De hecho, nuestro jardín había sido portada de una revista de decoración hacía años. Era un lugar exuberante que exhibía el tecnicolor de los verdes con las flores salpicadas y el cielo azul del verano. Había áreas que, en aquella época, quedaban ocultas bajo un manto de flores. Luego teníamos distintas zonas dispuestas por todo el jardín para disfrutar de distintos momentos: un merendero con barbacoa, una zona con sofás bajos y cojines multicolores que invitaban al relax de la sobremesa y un par de lugares más con bonitas mesas y sillas de forja, estratégicamente distribuidos. También contábamos con una preciosa piscina que había hecho mis delicias desde niña. En ella habíamos celebrado los finales de curso con mis amigas y amigos y largas tardes estivales de asueto que permanecían como tesoros en mi memoria. —Yaya, voy un ratito a mi cuarto que tengo que echar un vistacillo a mi último libro. —¿Vas a trabajar ahora? —No lo llamaría yo trabajar, pero sí echar un ojo a algunos datos y demás que quiero comprobar. En mi cuarto tenía un precioso secreter que era el que había utilizado desde niña para estudiar y en el que trabaja de mayor. Era amplio y cómodo y una auténtica obra de arte que mi padre había mandado pintar a mano a juego con el entorno. Era en ese lugar donde me recogía cuando tenía que trabajar y en el que me inspiraba. Él había insistido muchas veces en que me ponía un despacho con todas las comodidades, pero yo defendía lo mágico de mi rincón. A media tarde, mi padre llegó y se acercó caer por mi cuarto. —¡Hola, Mikaela! ¿Qué estás haciendo? —me dio un beso. —Poniendo en orden las ideas para ver la línea argumental que tengo que seguir en el nuevo libro, papá. —¿Sí? ¿Trabajando esta tarde? Yo te hacía de compras y con los preparativos de tu cumpleaños. —No, está todo controlado. He estado de compras esta mañana y, respecto al resto, la yaya lo tiene todo a raya. —¡No sé lo que haríamos sin ella! —rio. —¡Copión! Ya se lo he dicho yo antes… —Bueno, cielo. Voy a darme una ducha y a ponerme cómodo. ¿Te veo para cenar? —Sí, sí, claro. Ceno en casa. No tengo hoy planes.

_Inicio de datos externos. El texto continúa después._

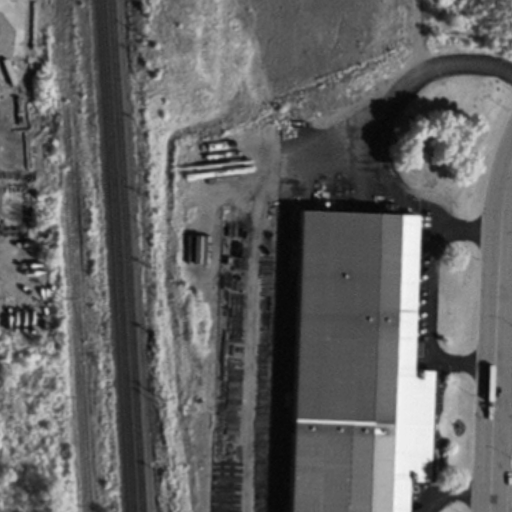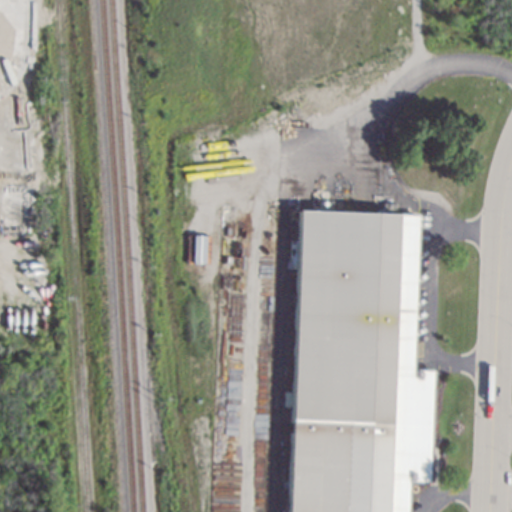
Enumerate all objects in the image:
road: (21, 47)
road: (383, 111)
road: (505, 224)
road: (468, 227)
building: (198, 234)
railway: (116, 256)
railway: (125, 256)
road: (434, 289)
road: (495, 334)
building: (351, 364)
building: (354, 365)
road: (458, 366)
road: (502, 426)
road: (451, 491)
road: (500, 491)
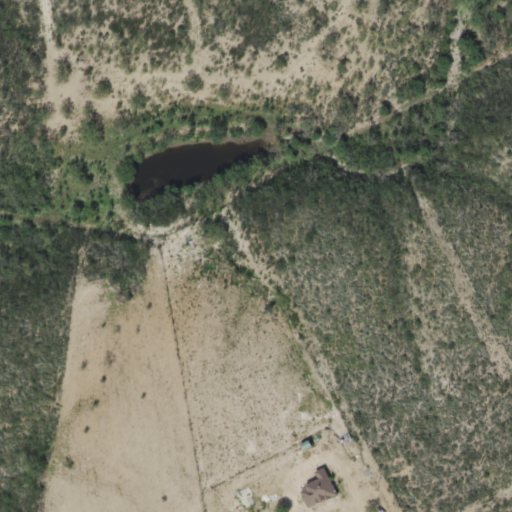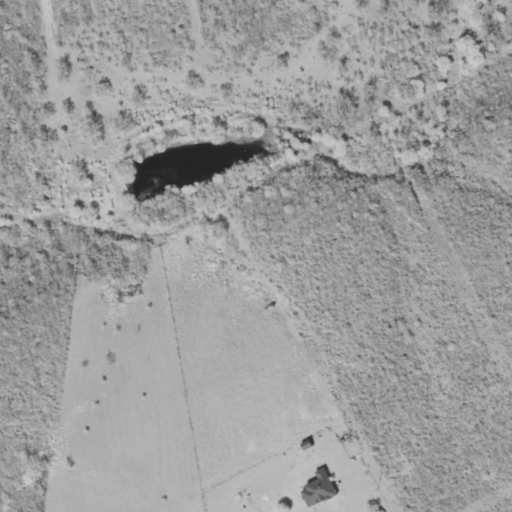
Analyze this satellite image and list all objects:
building: (319, 486)
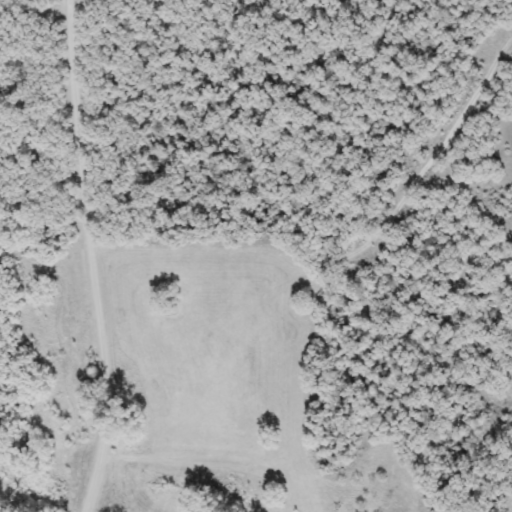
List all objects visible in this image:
road: (95, 257)
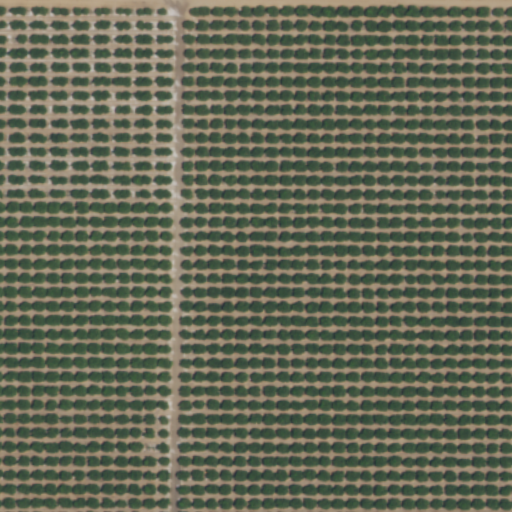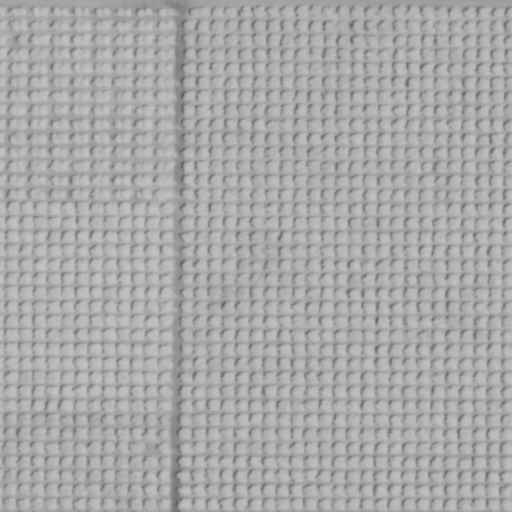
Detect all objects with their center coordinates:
road: (183, 260)
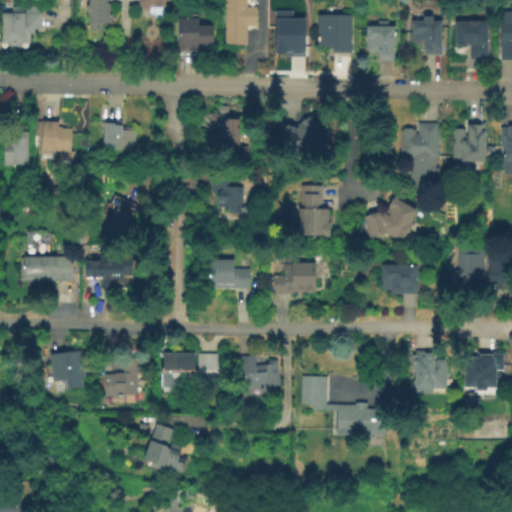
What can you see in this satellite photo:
building: (149, 2)
building: (153, 4)
building: (96, 10)
building: (99, 12)
building: (236, 19)
building: (238, 21)
building: (18, 24)
building: (23, 26)
building: (332, 31)
building: (192, 33)
building: (425, 33)
building: (335, 34)
building: (504, 34)
building: (506, 34)
building: (430, 35)
building: (290, 36)
building: (470, 36)
building: (195, 38)
building: (474, 39)
building: (378, 40)
road: (61, 42)
building: (383, 43)
road: (255, 87)
building: (222, 127)
building: (226, 130)
building: (296, 134)
building: (115, 136)
building: (52, 137)
building: (56, 138)
building: (119, 138)
building: (302, 139)
building: (466, 141)
building: (470, 144)
building: (13, 146)
building: (17, 147)
building: (503, 147)
building: (505, 148)
building: (419, 151)
building: (423, 155)
building: (226, 192)
building: (227, 200)
road: (176, 207)
building: (309, 211)
building: (120, 218)
building: (390, 219)
building: (123, 220)
building: (312, 220)
building: (391, 224)
building: (468, 261)
building: (471, 266)
building: (45, 267)
building: (108, 269)
building: (48, 270)
building: (500, 272)
building: (109, 273)
building: (225, 274)
building: (293, 277)
building: (397, 277)
building: (229, 280)
building: (298, 281)
building: (401, 281)
road: (192, 327)
road: (449, 327)
building: (69, 363)
building: (180, 364)
building: (209, 366)
building: (205, 368)
building: (65, 369)
building: (175, 369)
building: (259, 370)
building: (430, 370)
building: (488, 370)
building: (426, 371)
building: (479, 371)
building: (256, 373)
building: (126, 376)
building: (119, 380)
building: (0, 391)
building: (339, 408)
building: (345, 409)
road: (277, 423)
building: (145, 425)
building: (110, 448)
building: (160, 449)
building: (165, 449)
building: (8, 503)
building: (11, 503)
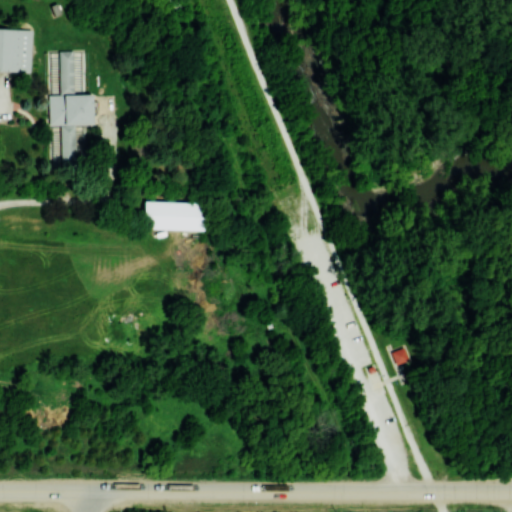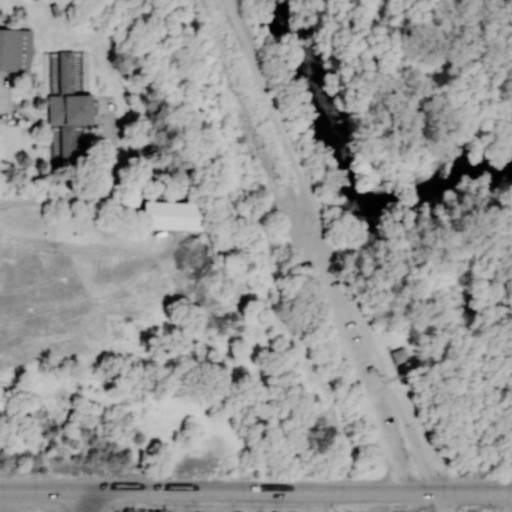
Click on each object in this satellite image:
building: (14, 48)
building: (65, 102)
river: (346, 175)
park: (398, 206)
building: (171, 214)
road: (331, 244)
building: (398, 354)
building: (399, 354)
parking lot: (360, 364)
building: (370, 367)
road: (199, 490)
road: (456, 490)
road: (91, 501)
road: (436, 501)
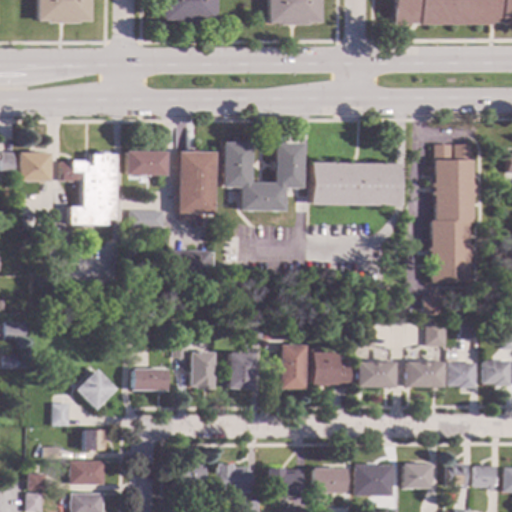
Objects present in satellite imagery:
building: (183, 10)
building: (57, 11)
building: (57, 11)
building: (183, 11)
building: (287, 12)
building: (288, 12)
building: (449, 12)
road: (234, 40)
road: (350, 40)
road: (419, 40)
road: (71, 41)
road: (351, 52)
road: (122, 53)
road: (138, 63)
road: (255, 66)
road: (255, 104)
road: (354, 142)
road: (440, 142)
building: (3, 161)
building: (506, 162)
building: (4, 163)
building: (139, 163)
building: (140, 164)
building: (507, 164)
building: (27, 167)
building: (28, 167)
building: (256, 175)
building: (256, 177)
road: (298, 177)
building: (189, 182)
building: (351, 183)
building: (190, 184)
building: (350, 185)
building: (86, 189)
building: (87, 191)
road: (411, 197)
road: (138, 207)
building: (445, 214)
building: (446, 215)
building: (141, 221)
road: (472, 236)
road: (376, 239)
building: (58, 240)
building: (392, 246)
parking lot: (308, 252)
building: (185, 263)
building: (226, 296)
building: (425, 305)
building: (426, 306)
building: (463, 327)
building: (10, 330)
building: (10, 331)
building: (243, 332)
building: (268, 332)
building: (129, 334)
building: (358, 334)
building: (428, 334)
building: (127, 335)
building: (358, 335)
building: (429, 335)
building: (501, 341)
building: (502, 342)
building: (171, 350)
building: (172, 350)
building: (6, 363)
building: (6, 363)
road: (117, 363)
building: (17, 365)
building: (284, 367)
building: (285, 368)
building: (323, 370)
building: (193, 371)
building: (232, 371)
building: (324, 371)
building: (194, 372)
building: (233, 372)
building: (489, 373)
building: (511, 373)
building: (367, 374)
building: (416, 374)
building: (490, 374)
building: (369, 375)
building: (417, 375)
building: (454, 375)
building: (511, 375)
building: (455, 376)
building: (141, 380)
building: (142, 381)
building: (87, 389)
building: (88, 390)
building: (53, 415)
building: (53, 416)
road: (327, 428)
building: (86, 440)
building: (87, 441)
road: (302, 445)
building: (44, 454)
road: (140, 470)
building: (80, 472)
building: (81, 473)
building: (408, 475)
building: (449, 475)
building: (184, 476)
building: (450, 476)
building: (183, 477)
building: (409, 477)
building: (477, 477)
building: (224, 478)
building: (478, 478)
building: (224, 480)
building: (321, 480)
building: (365, 480)
building: (504, 480)
building: (366, 481)
building: (504, 481)
building: (30, 482)
building: (276, 482)
building: (31, 483)
building: (276, 483)
building: (318, 484)
building: (1, 486)
building: (28, 502)
building: (80, 502)
building: (29, 503)
building: (80, 503)
building: (242, 506)
building: (242, 507)
building: (382, 511)
building: (455, 511)
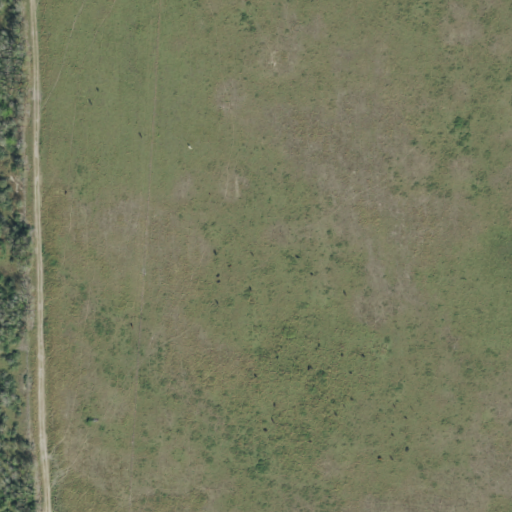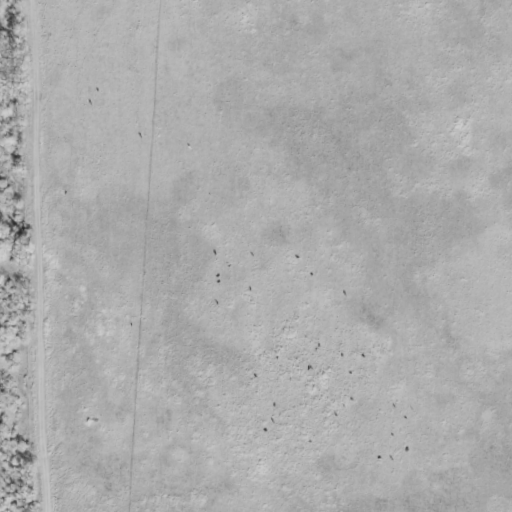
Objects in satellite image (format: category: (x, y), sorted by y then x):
road: (44, 256)
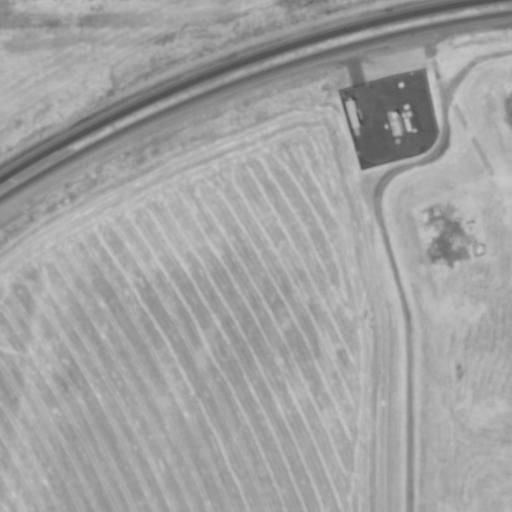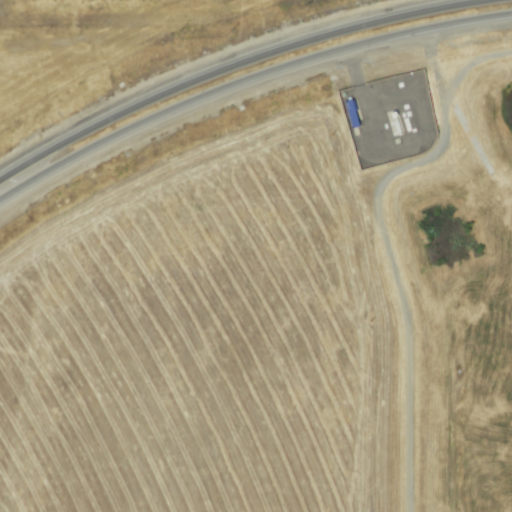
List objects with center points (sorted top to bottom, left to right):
road: (206, 62)
road: (245, 74)
road: (385, 173)
road: (406, 340)
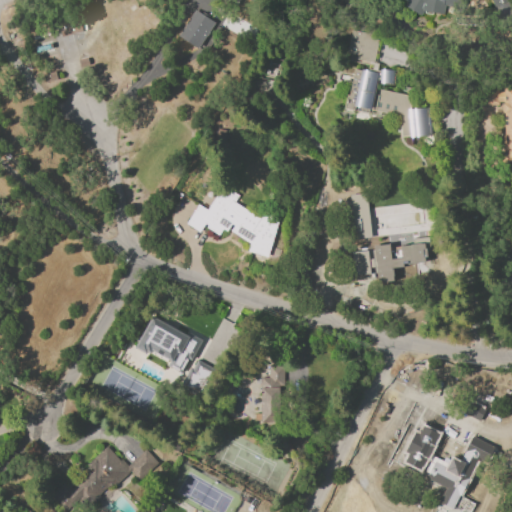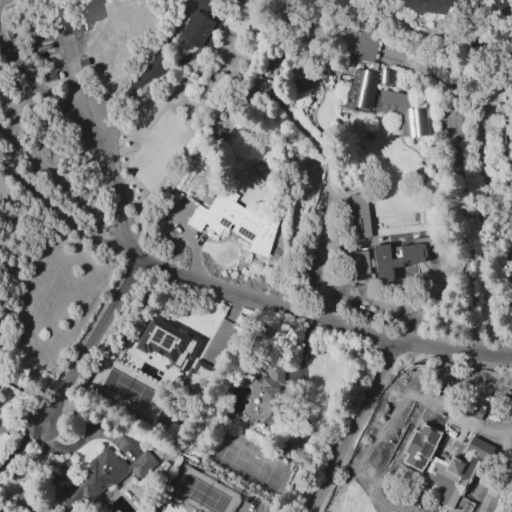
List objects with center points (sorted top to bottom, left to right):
building: (445, 5)
building: (452, 6)
building: (68, 26)
building: (70, 27)
building: (195, 28)
building: (196, 29)
building: (363, 47)
building: (386, 76)
road: (132, 84)
building: (385, 103)
building: (387, 104)
building: (502, 114)
building: (504, 119)
road: (91, 129)
road: (326, 159)
road: (464, 188)
building: (235, 221)
building: (236, 221)
building: (396, 257)
building: (359, 262)
road: (317, 317)
road: (89, 337)
building: (166, 343)
building: (197, 376)
road: (26, 388)
building: (271, 394)
building: (270, 395)
road: (440, 419)
road: (354, 426)
road: (20, 440)
building: (466, 463)
building: (100, 478)
building: (101, 478)
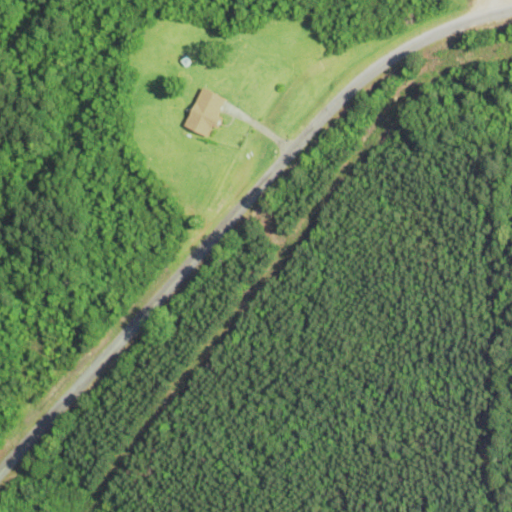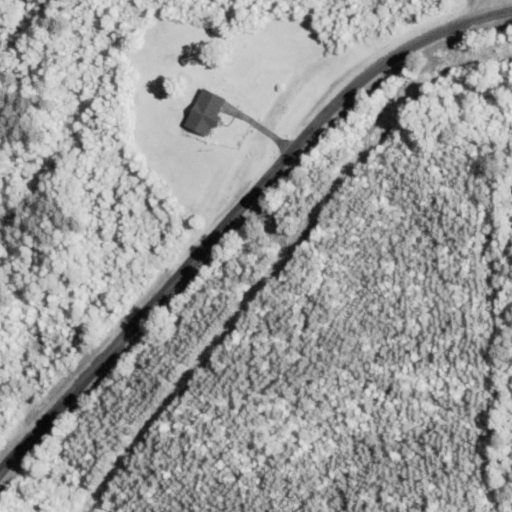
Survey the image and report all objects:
road: (495, 5)
building: (203, 107)
road: (236, 210)
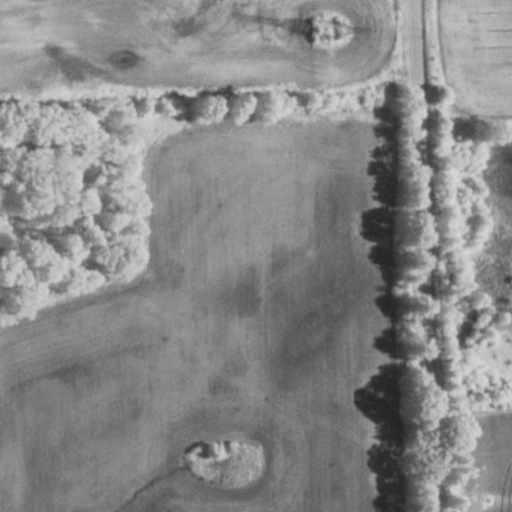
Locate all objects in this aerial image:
power tower: (323, 30)
road: (423, 256)
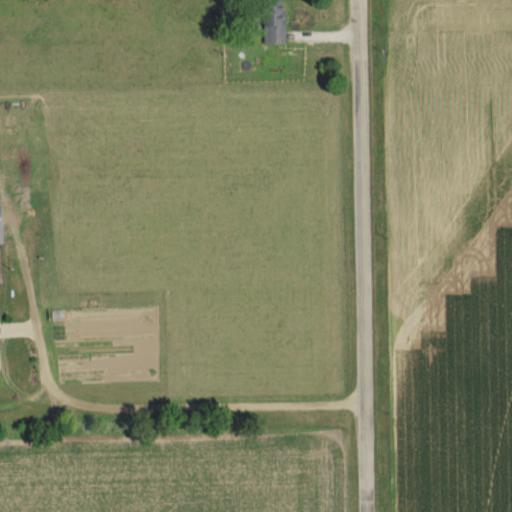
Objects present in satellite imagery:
building: (270, 23)
road: (360, 255)
road: (34, 328)
road: (181, 403)
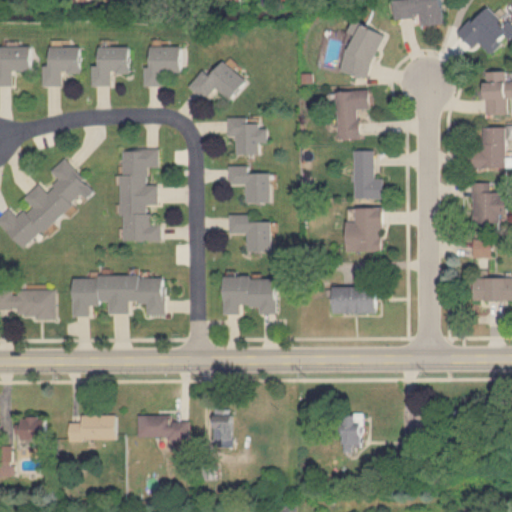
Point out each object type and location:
building: (421, 10)
building: (422, 10)
building: (487, 30)
building: (488, 30)
building: (364, 51)
building: (365, 51)
building: (15, 63)
building: (15, 63)
building: (63, 64)
building: (64, 64)
building: (112, 64)
building: (113, 64)
building: (164, 64)
building: (164, 64)
building: (220, 82)
building: (221, 82)
building: (498, 92)
building: (498, 93)
building: (353, 111)
building: (353, 112)
building: (248, 135)
building: (249, 135)
road: (196, 146)
building: (490, 149)
building: (491, 150)
building: (368, 176)
building: (368, 176)
building: (252, 183)
building: (253, 183)
building: (140, 195)
building: (141, 196)
building: (48, 204)
building: (489, 204)
building: (489, 204)
building: (49, 205)
road: (428, 219)
building: (366, 230)
building: (366, 230)
building: (253, 232)
building: (253, 232)
building: (483, 247)
building: (483, 247)
building: (493, 289)
building: (494, 289)
building: (121, 293)
building: (251, 293)
building: (122, 294)
building: (251, 294)
building: (357, 300)
building: (357, 300)
building: (29, 302)
building: (29, 302)
road: (256, 337)
road: (256, 361)
road: (256, 378)
building: (161, 426)
building: (95, 427)
building: (95, 427)
building: (162, 427)
building: (32, 428)
building: (32, 428)
building: (225, 429)
building: (225, 429)
building: (355, 431)
building: (355, 432)
building: (410, 452)
building: (410, 452)
building: (6, 458)
building: (6, 458)
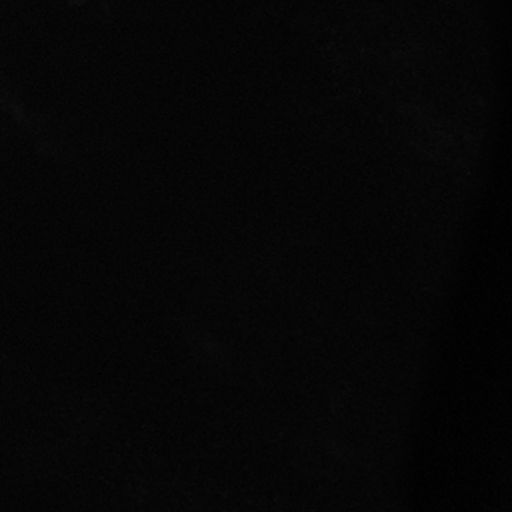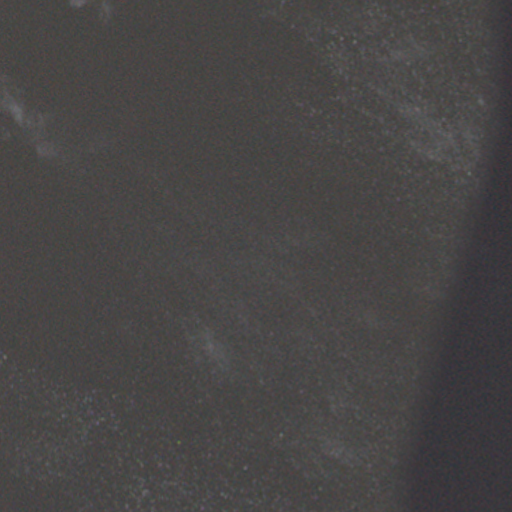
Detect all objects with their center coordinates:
river: (206, 256)
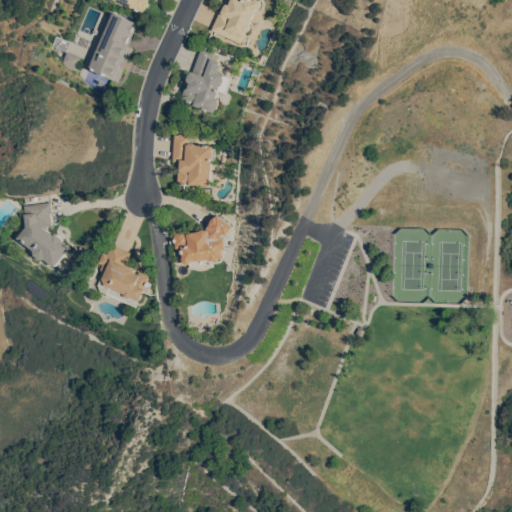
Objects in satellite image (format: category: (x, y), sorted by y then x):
building: (133, 4)
building: (135, 4)
building: (236, 18)
building: (235, 19)
building: (110, 47)
building: (111, 47)
building: (68, 61)
building: (204, 82)
building: (205, 82)
road: (153, 96)
building: (193, 161)
building: (191, 162)
road: (99, 209)
building: (41, 234)
building: (42, 234)
road: (299, 241)
building: (202, 242)
building: (203, 243)
road: (324, 256)
park: (433, 263)
building: (121, 274)
building: (119, 277)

O, mejor dicho, sí los tengo, pero con mi galán favorito —le guiñé el ojo.

Seguí trabajando un rato más. Lo mejor de tener una casa de dos plantas era que abajo hacíamos vida social y arriba nadie ni nada te molestaba lo más mínimo, pues era donde estaban los dormitorios, cuatro en total. El mío y el de mi padre contaban con vestidores y todos ellos, los cuatro, tenían incorporado su propio cuarto de baño. El tercero lo ocupaba la yaya y el cuarto era el de invitados. Abajo, teníamos un amplísimo salón con una zona contigua con ventanales correderos que, tan pronto podía sumarse también al salón, como convertirse en una sala independiente. También teníamos un amplio cuarto de baño y una cocina impresionante, con una isla central, que me encantaba. —Se nos hace mayor —le comentaba la yaya a mi padre durante la cena, en referencia a mi cumpleaños. —¿Has visto? —le respondió él. Ayer era un ratonceja y hoy toda una escritora reconocida. —Esto de qué va, ¿de sacarme los colores o algo? —reí. La velada fue de lo más amena y un rato después, con un vaso de leche tibia en la mano, me fui a la cama. El día siguiente prometía ser movidito y tocaba descansar.